Dar is a shell command that makes backup of a directory tree and files. Its features include splitting archives over several files, DVD, CD, ZIP, or floppies, compression, full or differential backups, strong encryption, proper saving and restoration of hard links, extended attributes, file forks, Door inodes, and sparse files, remote backup using pipes and external commands (such as ssh), and rearrangement of the "slices" of an existing archive. It can run commands between slices, before and after saving some defined files or directories (for a proper database backup, for example), and quickly retrieve individual files from differential and full backups. Several external GUIs exist as alternatives to its CLI interface, like kdar, DarGUI, SaraB, etc.
Botan is a crypto library written in C++. It provides a variety of cryptographic algorithms, including common ones such as AES, MD5, SHA, HMAC, RSA, Diffie-Hellman, DSA, and ECDSA, as well as many others that are more obscure or specialized. It also offers SSL/TLS (client and server), X.509v3 certificates and CRLs, and PKCS #10 certificate requests. A message processing system that uses a filter/pipeline metaphor allows for many common cryptographic tasks to be completed with just a few lines of code. Assembly and SIMD optimizations for common CPUs offers speedups for critical algorithms like AES and SHA-1.

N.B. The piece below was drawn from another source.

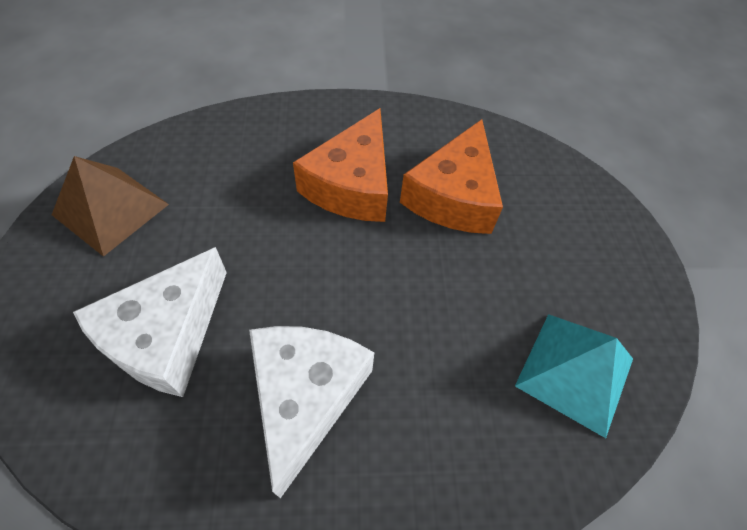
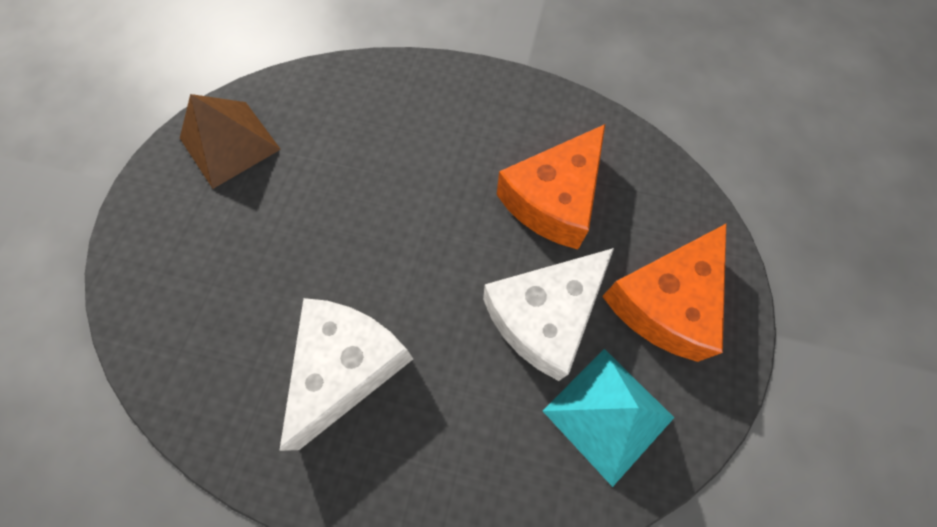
camera: 20 degrees right, 10 degrees up
white cheese [73,247,227,397] -> white cheese moved to [483,248,614,381]
orange cheese [293,108,388,222] -> orange cheese moved to [602,224,726,362]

XCA is an interface for managing RSA and DSA keys, certificates, certificate signing requests, revocation lists and templates. It uses the OpenSSL and Qt4 libraries. Certificates and requests can be created and signed and many x509v3 extensions can be added. XCA supports multiple root and intermediate Certificate authorities. The CAs can be used to create CRLs and extend certificates. The following file-formats are supported: PEM, DER, PKCS#7, PKCS#8, PKCS#10, PKCS#12, and SPKAC.
Shishi is a (still incomplete) implementation of Kerberos 5, which can be used to authenticate users in distributed systems. It contains a library that can be used by application developers, and a command line utility for users. Shishi supports Kerberos authenticated telnet client/server, IMAP client/server (via GSSAPI), SSH client/server (via GSSAPI), rsh/rlogin client, and a PAM module for host security.
CloudVPN is a secure decentralized mesh networking tool. It allows applications to use it as a mesh transport layer for packet routing, easily creating mesh ethernet VPN, secured audio/video broadcasting or communication channels, etc. It can create secured networks with special or weird topologies, so it's very easy to create connection schemes with clustered/decentralized servers, topologies with better throughput, ring-like topologies for failover, long-line for passing through many routes, or tree topology for optimizing inter-server bandwidth needs.
Enigmail is an extension for the mail client of Mozilla, Netscape 7.x, and Mozilla Thunderbird that allows users to access the authentication and encryption features provided by the popular GnuPG software. It can encrypt/sign mail when sending, decrypt/authenticate received mail, and import/export public keys. It supports both the inline PGP format and the PGP/MIME format, which can be used to encrypt attachments, and is cross-platform, although binaries are supplied only for a limited number of platforms. Enigmail uses inter-process communication to execute GPG to carry out encryption/authentication.
GNU SASL is an implementation of the Simple Authentication and Security Layer framework and a few common SASL mechanisms. SASL is used by network servers such as IMAP and SMTP to request authentication from clients, and in clients to authenticate against servers. The library includes support for the SASL framework (with authentication functions and application data privacy and integrity functions) and at least partial support for the CRAM-MD5, EXTERNAL, GSSAPI, ANONYMOUS, PLAIN, SECURID, DIGEST-MD5, LOGIN, NTLM, and KERBEROS_V5 mechanisms.
BeeCrypt is an ongoing project to provide strong and fast cryptography in the form of a toolkit usable by commercial and open source projects. Included in the library are entropy sources, random generators, block ciphers, hash functions, message authentication codes, multiprecision integer routines, and public key primitives.
DFF (Digital Forensics Framework) is a simple but powerful tool with a flexible module system which will help you in your digital forensics works, including file recovery due to error or crash, evidence research and analysis, etc. DFF provides a robust architecture and some handy modules.